Выясняется, что магазинчик старой книги рядом с Домом Китса и Шелли у Испанской лестницы в этот день открыт. Мы с отцом погружаемся в любимое наше общее занятие: ищем книги, которые мне следует прочитать. Он указывает на потрепанный томик рассказов Чехова, но мне хочется прочесть «Оливию». Ее мы и покупаем. Отец говорит, что читал ее по-французски, и обещает, что она наверняка затмит Достоевского, которого я поглощал весь тот год. У отца очень четкие мнения о книгах. Он недолюбливает современных читателей, недолюбливает, когда сердца превращают в лавки старьевщиков; все, на чем остался запашок нашего привычного мира, его отвращает. Ему предпочтительнее слегка устаревшая литература, в возрасте лет тридцати-сорока. Тут я его понимаю. Все в нашей семье чувствуют себя слегка устаревшими, выбившимися из ритма остального, реального, нынешнего мира. Нам нравится прошлое, нравится классика, мы не принадлежим настоящему.

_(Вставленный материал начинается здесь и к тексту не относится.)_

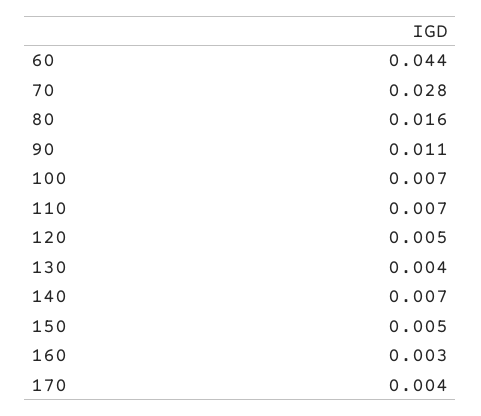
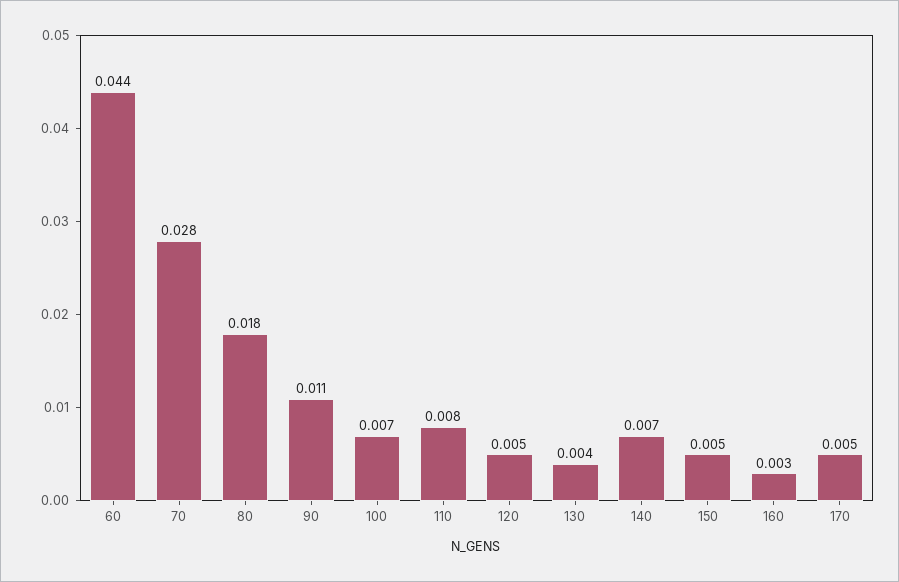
  {
    "60": 0.044,
    "70": 0.028,
-   "80": 0.016,
+   "80": 0.018,
    "90": 0.011,
    "100": 0.007,
-   "110": 0.007,
+   "110": 0.008,
    "120": 0.005,
    "130": 0.004,
    "140": 0.007,
    "150": 0.005,
    "160": 0.003,
-   "170": 0.004
+   "170": 0.005
  }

Через неделю отец уже снова в Париже. Суббота, я снова на Пьяцца-ди-Спанья, на сей раз один. Многие цветочные горшки уже унесли, но и осталось немало. Домой мне не хочется, я околачиваюсь у Испанской лестницы. Около полудня захожу в тот же самый бар, покупаю бутерброд с капустным салатом, как и неделю назад. Покупаю и книгу, которую отец бы точно одобрил: рассказы Чехова. Второй час дня, район пустеет, все магазины закрыты. Я сижу на теплых ступенях Испанской лестницы и мирно читаю. На самом деле мне не сосредоточиться на сюжете; очень хочется ощутить дуновение морского ветра. Хочется перенестись на неделю вспять, к ощущению благополучия и изобилия, которое внезапно вспыхнуло в нашей жизни без всякого предупреждения и объяснения в Вербное воскресенье.
Месяц примерно после этого дня я каждую субботу покупаю по книге, по бутерброду с капустным салатом и приступаю к чтению на Испанской лестнице. Связи с Александрией у меня в голове пока что не возникает. Не возникает ее даже ровно год спустя, когда незадолго до Вербного воскресенья я решаю купить первый том «Александрийского квартета» Лоренса Даррелла. В этот день я один, и воспоминания о предыдущем Вербном воскресенье мреют над этим днем, подобно иллюзии дня, проведенного не на Испанской лестнице, а на пляже в Александрии. Мне по душе эта теневая память.
Полвека спустя смысл этих еженедельных ритуальных посещений Испанской лестницы мне куда яснее: отчасти я мечтаю о более многочисленном, счастливом, устроенном семейном клане, отчасти — о мире Александрии, полностью утраченном. В 1967 году наедине с собой я тоскую о семейной прогулке в 1966-м, притом что прогулка 1966 года обрела смысл лишь потому, что содержала в себе дуновение Александрии 1964 года.
В результате Александрия возвращается ко мне в полуденный час, когда я, лежа в постели, читаю «Жюстин». Мне нравилось читать в полуденный час, я радовался этим драгоценным минутам, когда солнечный луч, отразившись от окна на другой стороне двора, подкрадывался к моей постели и там останавливался. Именно в этот миг я и добрался до перечисления знакомых остановок александрийского трамвая: «Чэтби, Лагерь Цезаря, Лоранс, Мазарита, Глименопулос, Сиди Бишр» — и через несколько страниц: «Саба-паша, Мазлум, Зизиниа, Бакос, Шутц, Гианаклис»[2]. И тут мне все стало ясно. Я не изобретал Александрии. И то, что я больше никогда ее не увижу, не означает, что она мертва и стерта с лица нашей планеты. Она здесь, в ней по-прежнему живут и — вопреки тому, в чем я себя убедил, — я не испытываю к ней ненависти, нет в ней уродства, там остались люди и вещи, которые по-прежнему мне по душе, остались места, по которым я тоскую, блюда, за один кусочек которых я готов отдать все что угодно, и еще море, неизменное море. Александрия никуда не делась. Делся я.